Need regex for utf8 multilingual search query

2019-09-19 17:37发布

问题:

I need a Regex for to use with preg_replace php function in the search form input to use in SQL full text search in a MySQL multilingual utf8 database. I have considered using php filter_var with FILTER_SANITIZE_STRING, but I ended up with preg_replace:

I want these features:

  1. keep spaces and only one if more in a row (serial spaces)
  2. keep double quotes and only one if more in a row(so that I could use it in phrase in IN BOOLEAN MODE)
  3. keep - & + & '~' and only one if more in a row
  4. as I want it to be multi lingual it should consider Unicode (utf8) letters too
  5. I do not have/need accents to be considered.

This is what I have done:

$q = addslashes($q);
$q = preg_replace('/[^\w\d\s\s+\p{L}]/u', "", $q);

But the output does not satisfy me with like with quotes(") and minus (-).
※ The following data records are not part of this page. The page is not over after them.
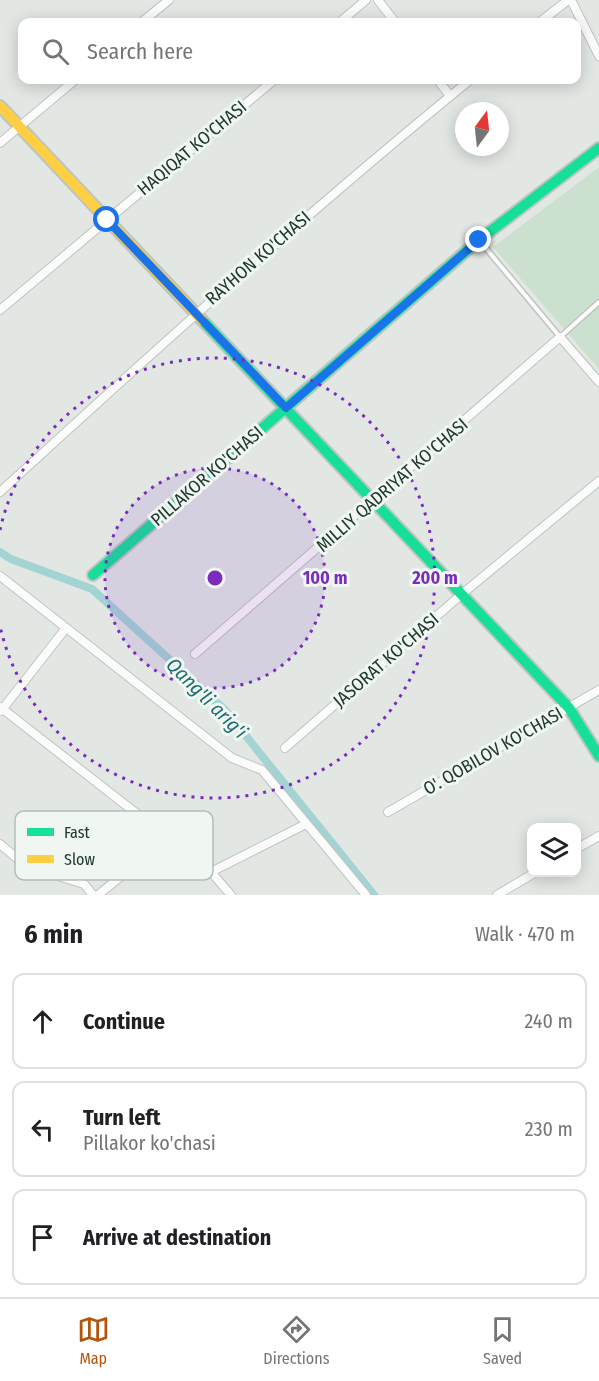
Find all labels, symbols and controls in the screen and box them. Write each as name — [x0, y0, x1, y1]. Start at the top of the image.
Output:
search box — [18, 18, 581, 84]
icon: search — [39, 35, 72, 68]
text: Search here — [87, 38, 193, 65]
street label: HAQIQAT KO'CHASI — [133, 96, 251, 200]
north arrow — [455, 102, 509, 156]
route start — [93, 206, 119, 232]
street label: RAYHON KO'CHASI — [201, 206, 315, 310]
route end — [465, 226, 491, 252]
street label: MILLIY QADRIYAT KO'CHASI — [312, 413, 472, 557]
street label: PILLAKOR KO'CHASI — [146, 421, 268, 531]
text: 100 m — [303, 567, 347, 589]
text: 200 m — [411, 567, 458, 589]
centre of rings — [205, 568, 225, 588]
street label: JASORAT KO'CHASI — [329, 608, 443, 712]
water label: Qang'li arig'i — [162, 653, 252, 743]
street label: O'. QOBILOV KO'CHASI — [419, 702, 567, 800]
legend — [15, 811, 213, 880]
text: Fast — [64, 823, 91, 842]
map controls — [527, 823, 581, 877]
button: layers — [527, 823, 581, 877]
text: Slow — [64, 850, 95, 869]
text: 6 min — [24, 919, 83, 950]
text: Walk · 470 m — [475, 922, 575, 946]
icon: ahead — [26, 1005, 59, 1038]
text: Continue — [83, 1008, 165, 1035]
text: 240 m — [524, 1009, 573, 1033]
text: Turn left — [83, 1104, 161, 1131]
icon: left — [26, 1113, 59, 1146]
text: 230 m — [525, 1117, 573, 1141]
text: Pillakor ko'chasi — [83, 1131, 216, 1155]
icon: arrive — [26, 1221, 59, 1254]
text: Arrive at destination — [83, 1224, 271, 1251]
tab: Map — [77, 1313, 110, 1368]
tab: Directions — [263, 1313, 330, 1368]
tab: Saved — [483, 1313, 522, 1368]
How can I write a safe query string to use in my search box?

Are there any better practises than using preg_replace?

回答1:

You have to do 2 preg_replace.

1- Replace invalid characters by nothing:

$q = preg_replace('/[^\p{L}\d\s~+"-]+/', '', $q);

2- Replace multiple char like spaces, ~, +, ", - by only one:

$q = preg_replace('/([\s~+"-])\1+/', "$1", $q);